*** Opening of Records supplied ***

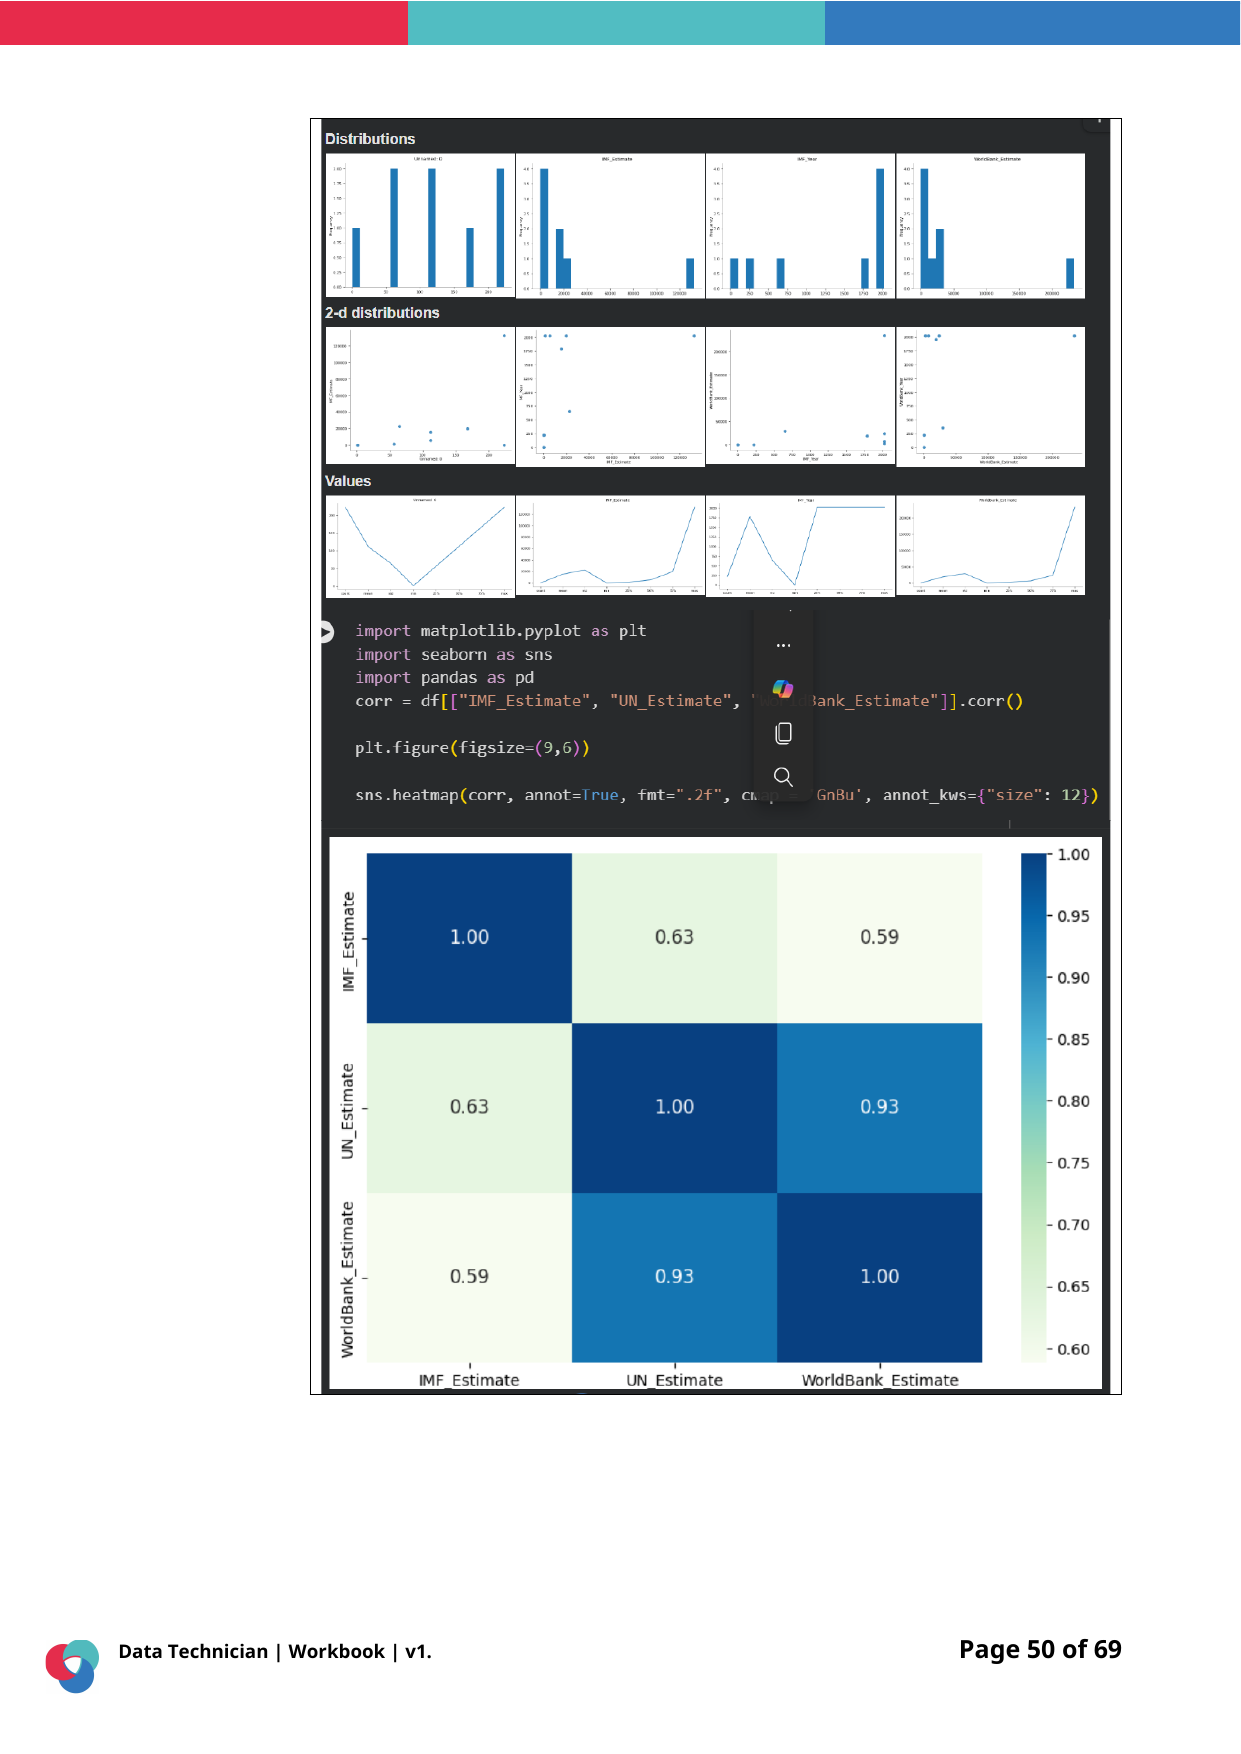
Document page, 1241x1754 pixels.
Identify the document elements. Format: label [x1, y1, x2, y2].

table_cell [1111, 119, 1121, 1394]
picture [45, 1640, 100, 1694]
picture [321, 119, 1111, 1394]
table_cell [311, 119, 321, 1394]
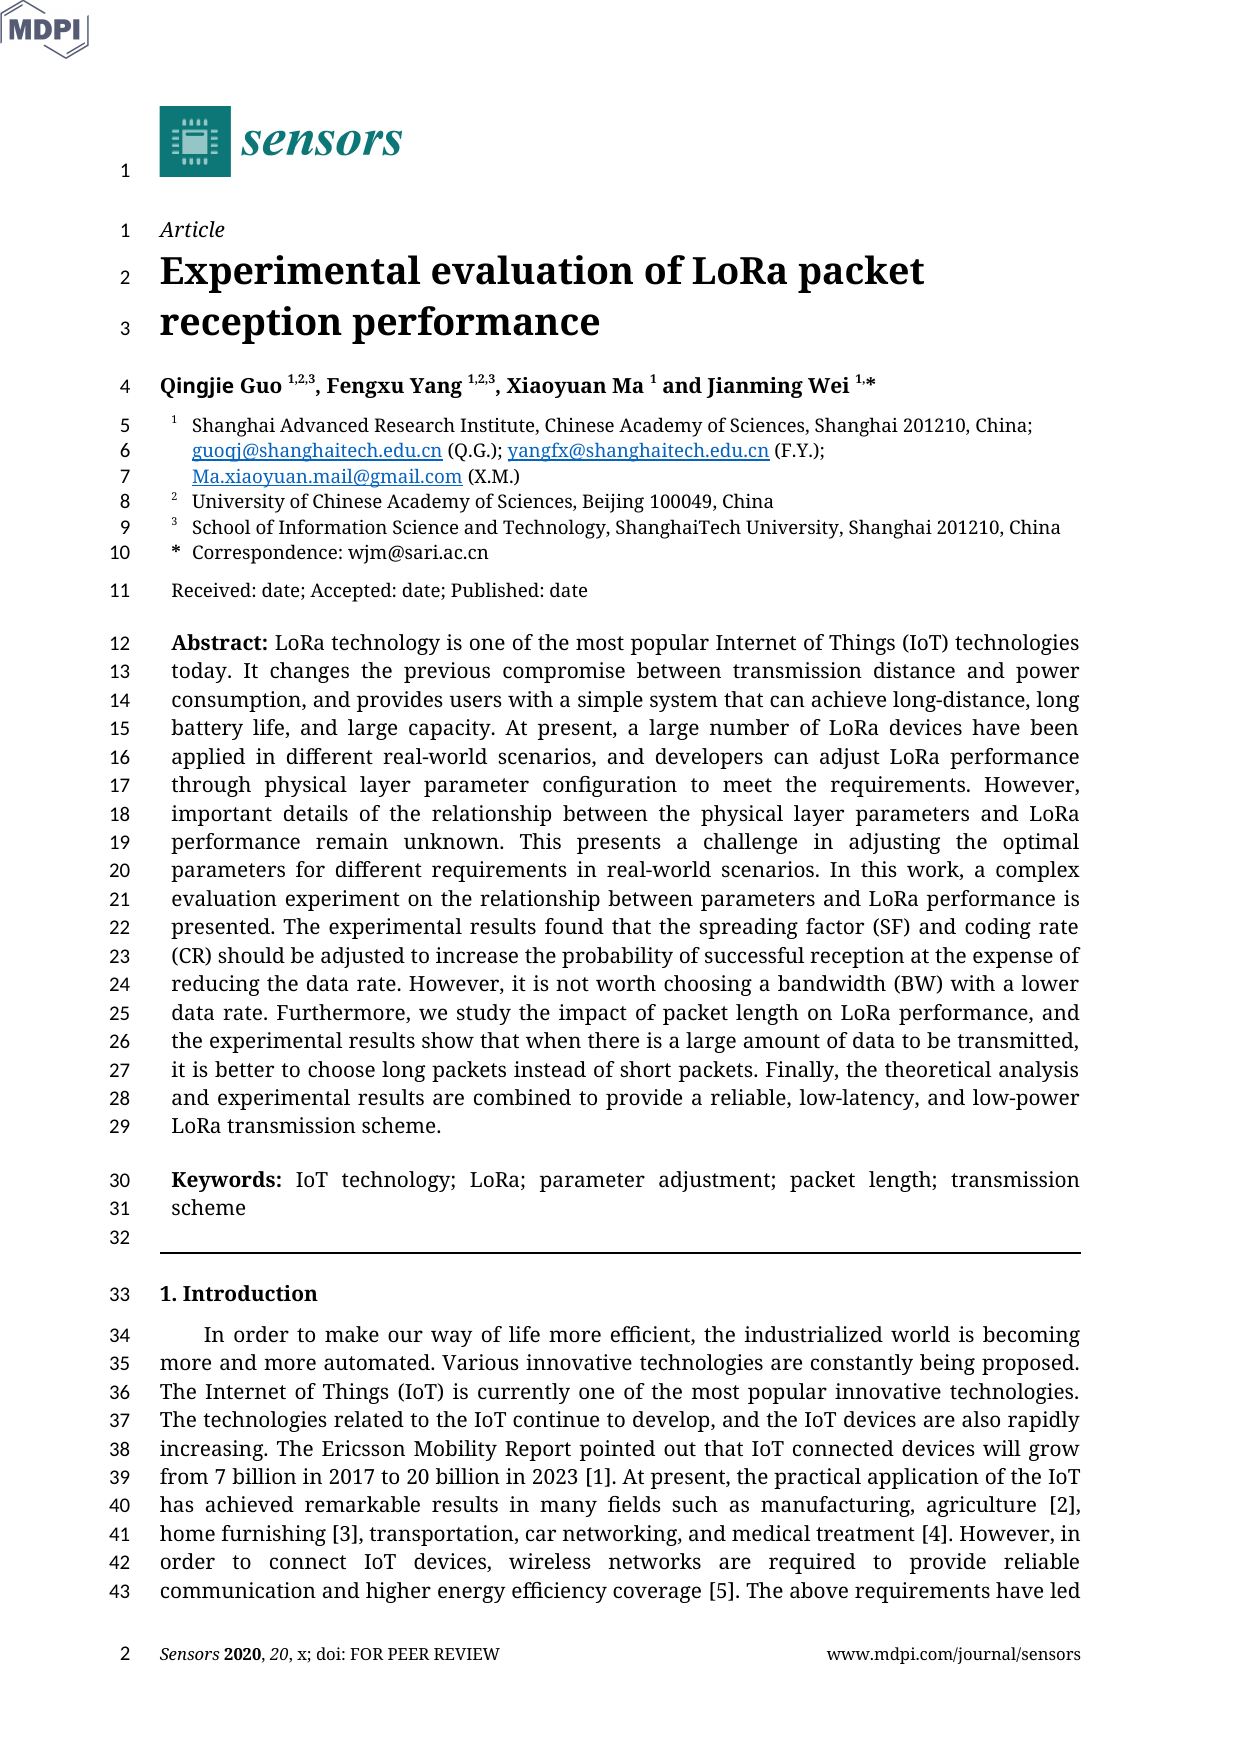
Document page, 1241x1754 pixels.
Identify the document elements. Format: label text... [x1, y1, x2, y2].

*** Close of Records supplied ***

[What you will do]: Repeat the records verbatim, excluding pictures.

[Exercise result]:
Document page, 1241x1754 pixels.
Identify the document elements. Format: label [x1, y1, x2, y2].

table_cell [1111, 119, 1121, 1394]
picture [45, 1640, 100, 1694]
picture [321, 119, 1111, 1394]
table_cell [311, 119, 321, 1394]
Document page, 1241x1754 pixels.
Identify the document elements. Format: label text... [x1, y1, x2, y2].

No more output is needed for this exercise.